WHAT IS NEEDED
The response must consist of the lines below from the one with "left shoulder: (358, 242)" through the one with "left front paw: (349, 344)", exactly as they appear and with both ends kept.

++++ INPUT FOR THIS TASK

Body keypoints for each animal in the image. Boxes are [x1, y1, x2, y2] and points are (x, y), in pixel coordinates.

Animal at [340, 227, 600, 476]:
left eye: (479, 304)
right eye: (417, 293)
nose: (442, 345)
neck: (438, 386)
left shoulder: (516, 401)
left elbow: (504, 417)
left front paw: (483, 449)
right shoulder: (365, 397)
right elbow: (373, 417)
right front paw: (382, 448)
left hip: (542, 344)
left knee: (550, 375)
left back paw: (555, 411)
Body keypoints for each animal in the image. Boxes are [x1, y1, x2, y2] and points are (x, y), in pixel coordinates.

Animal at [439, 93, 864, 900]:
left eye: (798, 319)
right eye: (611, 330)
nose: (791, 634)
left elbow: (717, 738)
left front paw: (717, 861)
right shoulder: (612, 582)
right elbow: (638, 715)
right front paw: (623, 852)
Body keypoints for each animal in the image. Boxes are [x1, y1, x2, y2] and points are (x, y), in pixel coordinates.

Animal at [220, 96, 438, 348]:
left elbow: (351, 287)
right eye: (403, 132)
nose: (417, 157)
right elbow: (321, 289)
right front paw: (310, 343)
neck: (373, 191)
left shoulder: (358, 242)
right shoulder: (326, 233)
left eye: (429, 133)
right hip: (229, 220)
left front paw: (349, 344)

++++++++
++++ INPUT FOR THIS TASK

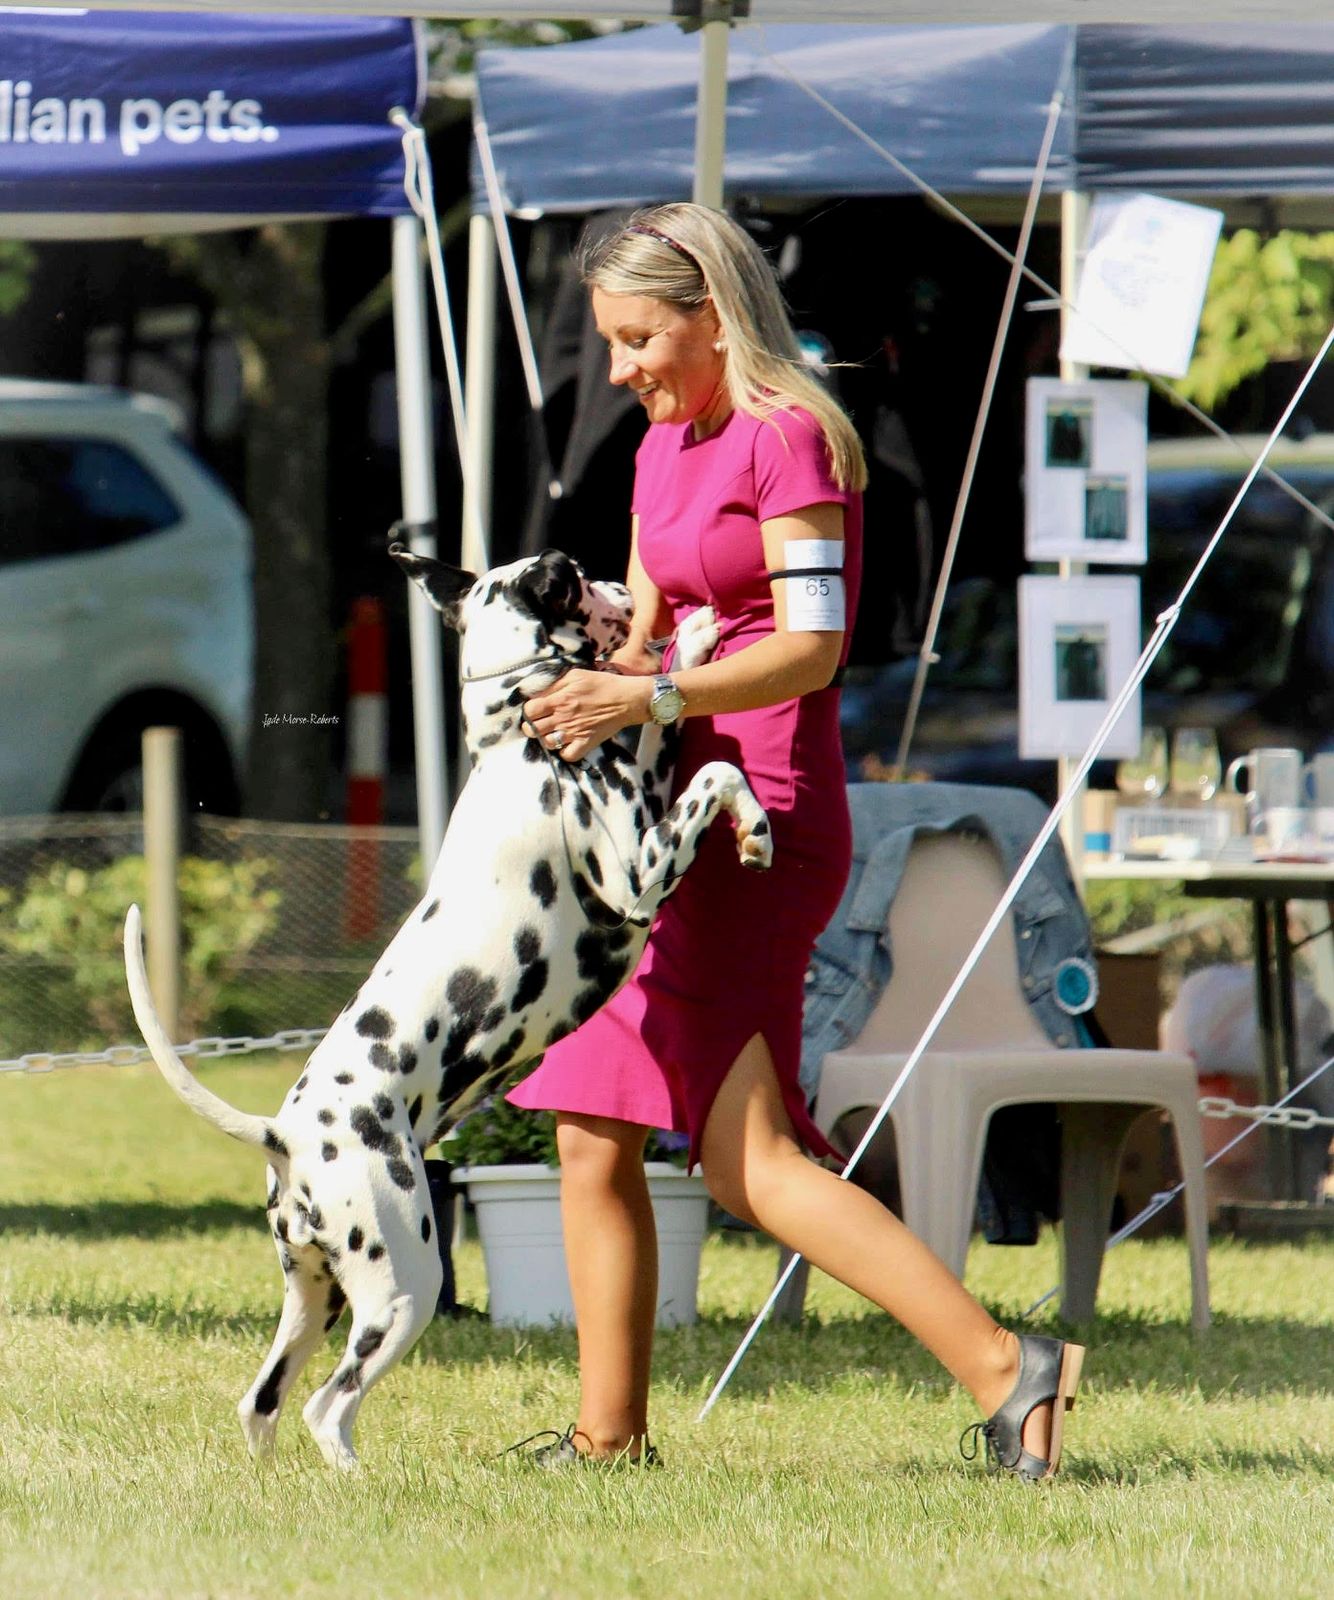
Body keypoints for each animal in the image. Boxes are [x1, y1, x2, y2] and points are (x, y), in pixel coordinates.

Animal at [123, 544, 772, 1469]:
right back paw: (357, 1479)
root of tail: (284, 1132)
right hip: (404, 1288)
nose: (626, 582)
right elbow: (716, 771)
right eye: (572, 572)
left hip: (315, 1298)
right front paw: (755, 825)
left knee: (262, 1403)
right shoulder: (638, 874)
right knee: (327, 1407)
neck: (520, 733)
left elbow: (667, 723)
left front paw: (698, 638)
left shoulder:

++++++++
++++ INPUT FOR THIS TASK

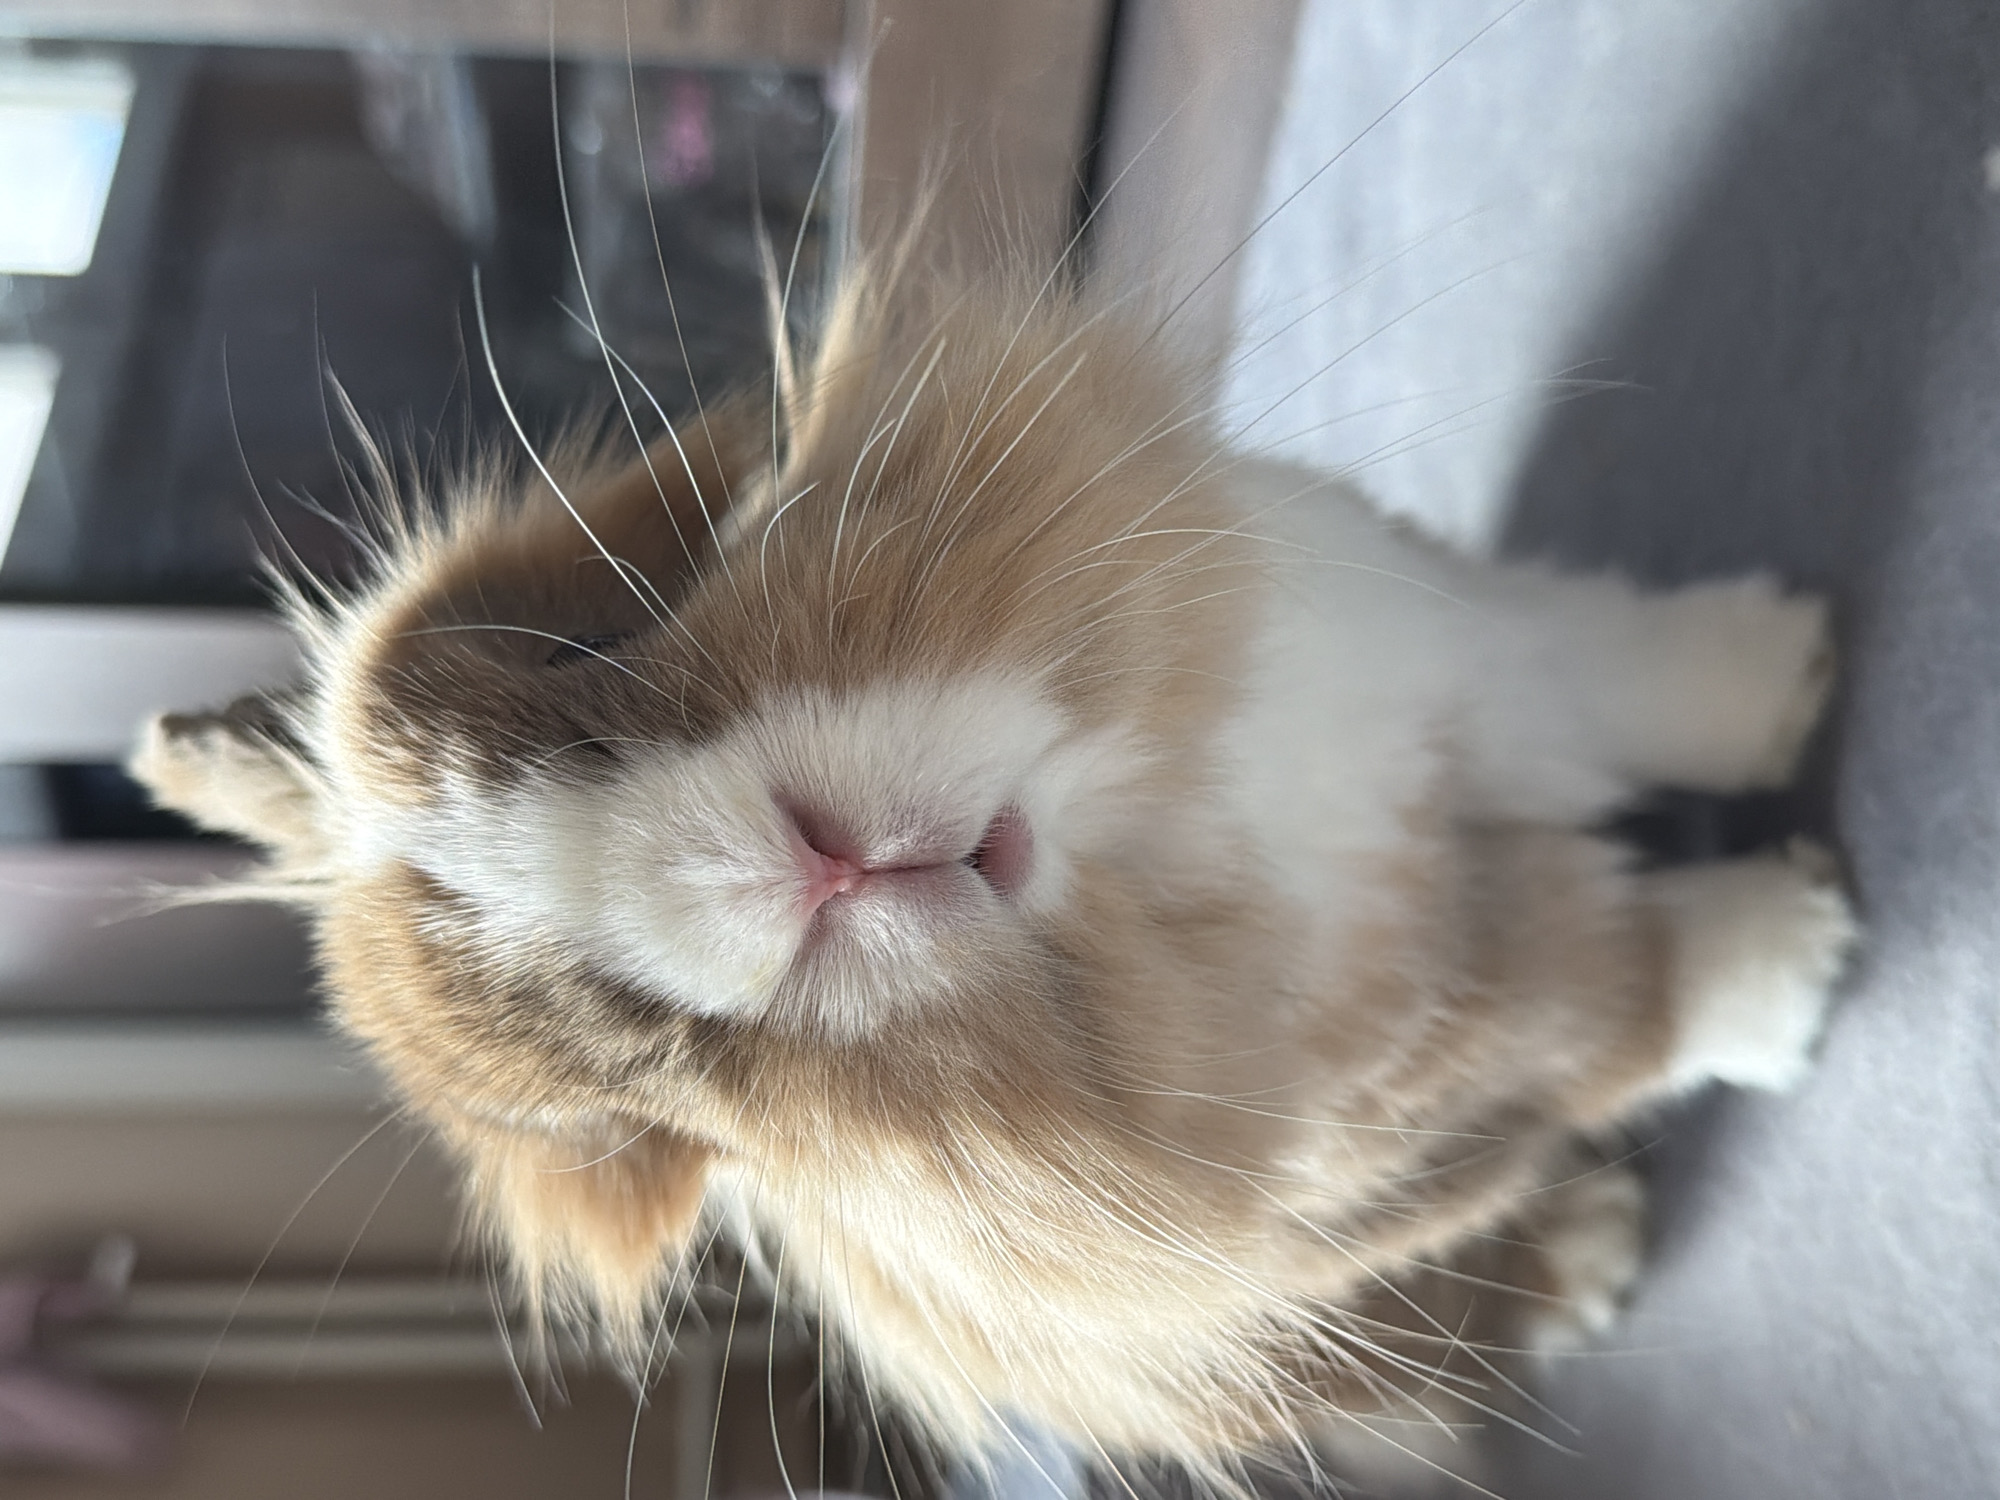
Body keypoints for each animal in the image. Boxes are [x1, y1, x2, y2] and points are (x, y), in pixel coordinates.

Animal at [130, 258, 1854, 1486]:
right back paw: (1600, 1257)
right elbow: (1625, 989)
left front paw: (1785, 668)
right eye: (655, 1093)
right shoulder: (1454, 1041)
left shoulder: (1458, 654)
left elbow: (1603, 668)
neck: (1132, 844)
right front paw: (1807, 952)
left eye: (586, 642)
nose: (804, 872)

++++++++

SOLUTION FOR THIS TASK
left shoulder: (358, 242)
right shoulder: (326, 233)
left eye: (429, 133)
right hip: (229, 220)
left front paw: (349, 344)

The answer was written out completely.